Entries provided: Begin

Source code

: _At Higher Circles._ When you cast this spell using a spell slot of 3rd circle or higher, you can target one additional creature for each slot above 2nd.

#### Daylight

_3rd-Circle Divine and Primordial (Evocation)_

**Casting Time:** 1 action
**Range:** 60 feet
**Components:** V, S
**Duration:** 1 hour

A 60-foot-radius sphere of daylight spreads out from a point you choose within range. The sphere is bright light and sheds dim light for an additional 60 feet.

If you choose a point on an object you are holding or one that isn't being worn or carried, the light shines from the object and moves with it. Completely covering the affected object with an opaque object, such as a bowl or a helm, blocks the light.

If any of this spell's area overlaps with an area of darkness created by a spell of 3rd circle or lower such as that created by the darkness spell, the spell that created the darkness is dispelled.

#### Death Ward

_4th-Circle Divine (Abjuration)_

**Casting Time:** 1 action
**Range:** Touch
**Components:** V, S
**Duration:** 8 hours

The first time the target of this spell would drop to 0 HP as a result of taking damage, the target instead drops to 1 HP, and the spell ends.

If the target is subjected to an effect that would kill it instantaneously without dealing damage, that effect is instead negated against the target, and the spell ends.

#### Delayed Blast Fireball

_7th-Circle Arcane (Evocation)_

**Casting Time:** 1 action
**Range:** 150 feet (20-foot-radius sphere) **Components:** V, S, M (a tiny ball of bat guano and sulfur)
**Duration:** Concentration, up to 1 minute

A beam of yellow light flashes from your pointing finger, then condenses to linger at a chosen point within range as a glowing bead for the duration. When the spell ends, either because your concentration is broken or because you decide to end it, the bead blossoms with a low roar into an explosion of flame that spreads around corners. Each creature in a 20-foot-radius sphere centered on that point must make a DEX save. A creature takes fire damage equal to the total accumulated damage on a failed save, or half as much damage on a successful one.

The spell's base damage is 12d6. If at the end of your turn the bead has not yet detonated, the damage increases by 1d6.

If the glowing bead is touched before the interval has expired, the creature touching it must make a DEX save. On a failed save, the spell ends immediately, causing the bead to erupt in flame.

Entries provided: End

*Required work*
What is needed is an exact copy of every entry above.

*Final answer*
Source code

: _At Higher Circles._ When you cast this spell using a spell slot of 3rd circle or higher, you can target one additional creature for each slot above 2nd.

#### Daylight

_3rd-Circle Divine and Primordial (Evocation)_

**Casting Time:** 1 action
**Range:** 60 feet
**Components:** V, S
**Duration:** 1 hour

A 60-foot-radius sphere of daylight spreads out from a point you choose within range. The sphere is bright light and sheds dim light for an additional 60 feet.

If you choose a point on an object you are holding or one that isn't being worn or carried, the light shines from the object and moves with it. Completely covering the affected object with an opaque object, such as a bowl or a helm, blocks the light.

If any of this spell's area overlaps with an area of darkness created by a spell of 3rd circle or lower such as that created by the darkness spell, the spell that created the darkness is dispelled.

#### Death Ward

_4th-Circle Divine (Abjuration)_

**Casting Time:** 1 action
**Range:** Touch
**Components:** V, S
**Duration:** 8 hours

The first time the target of this spell would drop to 0 HP as a result of taking damage, the target instead drops to 1 HP, and the spell ends.

If the target is subjected to an effect that would kill it instantaneously without dealing damage, that effect is instead negated against the target, and the spell ends.

#### Delayed Blast Fireball

_7th-Circle Arcane (Evocation)_

**Casting Time:** 1 action
**Range:** 150 feet (20-foot-radius sphere) **Components:** V, S, M (a tiny ball of bat guano and sulfur)
**Duration:** Concentration, up to 1 minute

A beam of yellow light flashes from your pointing finger, then condenses to linger at a chosen point within range as a glowing bead for the duration. When the spell ends, either because your concentration is broken or because you decide to end it, the bead blossoms with a low roar into an explosion of flame that spreads around corners. Each creature in a 20-foot-radius sphere centered on that point must make a DEX save. A creature takes fire damage equal to the total accumulated damage on a failed save, or half as much damage on a successful one.

The spell's base damage is 12d6. If at the end of your turn the bead has not yet detonated, the damage increases by 1d6.

If the glowing bead is touched before the interval has expired, the creature touching it must make a DEX save. On a failed save, the spell ends immediately, causing the bead to erupt in flame.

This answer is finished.